Bangkok Post

SUVs ‘to account for 40% of US market’

- KEITH NAUGHTON

SOUTHFIELD, MICHIGAN: Baby boomers emptying the nest and their adult offspring starting families are driving demand for sport utility vehicles, which will account for two in five new auto sales in the United States by 2020, according to Ford Motor Co.

Americans will buy a record five million SUVs in 2015, fueled by low gasoline prices, cheap car loans and a desire for high-riding big rigs that can haul plenty of people and possession­s, according to Kevin Schad, brand manager for the Ford Escape.

Sales of SUVs and sport wagons are up 16% this year, according to researcher Autodata Corp. “And they account for almost a third of auto sales in the US,’’ Schad said.

Ford is giving its top-selling SUV, the compact Escape, a facelift to beef up its styling, quiet the cabin and enhance technology offerings in a bid to appeal to both the boomers and the millennial generation.

The company raised the hood and broadened the shoulders to make the Escape look less like a wagon. And it installed software that lets drivers unlock, start or locate their vehicle with a smartphone.

“The two largest cohorts in America are evolving into different life stages, which, ironically, require the same vehicle,” Schad said in a preview of the new Escape last week.

“Millennial­s are evolving into a life stage where they’re starting to settle down and have families and they need more space in their car. Baby boomers are looking for a vehicle that supports the reality of some of their physical dispositio­n.”

The freshened Ford will be on display at the Los Angeles Auto Show, which opens this week.

Other SUVs at the event include Jaguar’s first, called the F-Pace; the Bentley Bentayga; and Cadillac’s XT5, which replaces the SRX. Toyota is also refreshing its compact RAV4, including a hybrid to the line-up.

“Boomers who pioneered the SUV a quarter century ago feel more comfortabl­e on the road in them because they ride high and are easier to get into and out of than low-riding sedans,’’ Schad said.

“Millennial­s who grew up in the back seat of SUVs see them as the family car of the modern age. And now that they are having children, millennial­s are moving out of small sedans and into SUVs,’’ he said.

The return of the SUV has caused car sales to plummet. Family sedans like the Toyota Camry and Honda Accord and small cars like the Ford Focus were considered “the heart of the market” a few years ago, according to Schad.

“Well, that was thrown out the window when the compact SUV segment surpassed both of those segments last year to emerge as the No. 1 segment in the industry,” he said. “And we haven’t seen that growth slow at all this year.”

Ford is looking to capitalise on that growth by offering the Escape with two new fuel-efficient turbocharg­ed engines and a suite of safety technologi­es such as forward-collision warning and adaptive cruise control that maintains a set distance from traffic ahead.

In a nod to tradition-minded boomers, Ford restored knob controls on the dashboard for the radio and climate control system.

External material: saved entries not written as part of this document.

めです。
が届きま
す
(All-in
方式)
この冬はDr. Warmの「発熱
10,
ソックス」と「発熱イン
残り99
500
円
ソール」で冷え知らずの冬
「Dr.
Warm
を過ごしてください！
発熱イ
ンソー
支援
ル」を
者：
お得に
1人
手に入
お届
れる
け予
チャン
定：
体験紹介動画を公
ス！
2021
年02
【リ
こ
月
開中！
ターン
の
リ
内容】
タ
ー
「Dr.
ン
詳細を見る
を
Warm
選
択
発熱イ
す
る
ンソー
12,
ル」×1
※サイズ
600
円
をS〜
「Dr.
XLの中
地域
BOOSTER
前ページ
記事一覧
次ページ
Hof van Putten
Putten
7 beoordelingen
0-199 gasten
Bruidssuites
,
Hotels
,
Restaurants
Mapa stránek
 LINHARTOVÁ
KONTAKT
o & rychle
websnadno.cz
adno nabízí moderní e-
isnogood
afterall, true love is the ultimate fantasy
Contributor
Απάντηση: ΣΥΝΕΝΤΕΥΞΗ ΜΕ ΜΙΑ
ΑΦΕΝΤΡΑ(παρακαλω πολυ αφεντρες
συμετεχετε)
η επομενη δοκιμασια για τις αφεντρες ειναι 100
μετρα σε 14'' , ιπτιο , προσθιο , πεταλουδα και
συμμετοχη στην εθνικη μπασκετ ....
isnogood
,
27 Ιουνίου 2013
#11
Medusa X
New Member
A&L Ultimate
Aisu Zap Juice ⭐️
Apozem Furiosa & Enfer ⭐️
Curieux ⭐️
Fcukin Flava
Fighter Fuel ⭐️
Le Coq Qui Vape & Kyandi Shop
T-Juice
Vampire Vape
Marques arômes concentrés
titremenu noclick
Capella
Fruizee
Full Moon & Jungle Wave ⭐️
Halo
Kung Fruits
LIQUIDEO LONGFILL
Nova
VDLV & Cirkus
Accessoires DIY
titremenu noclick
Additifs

The automaker has been dinged in quality surveys for switching to a balky dashboard touch screen.

The Escape is the second-best-selling small SUV on the market, behind the Honda CR-V. That is the SUV segment where Ford sees the most growth potential as boomers and millennial­s increasing­ly turn to those roomy rides.

“The compact SUV is the epicenter of growth,” Schad said. “That segment has really taken off since the economic downturn and industry recovery in 2008 and 2009 and doubled sales.”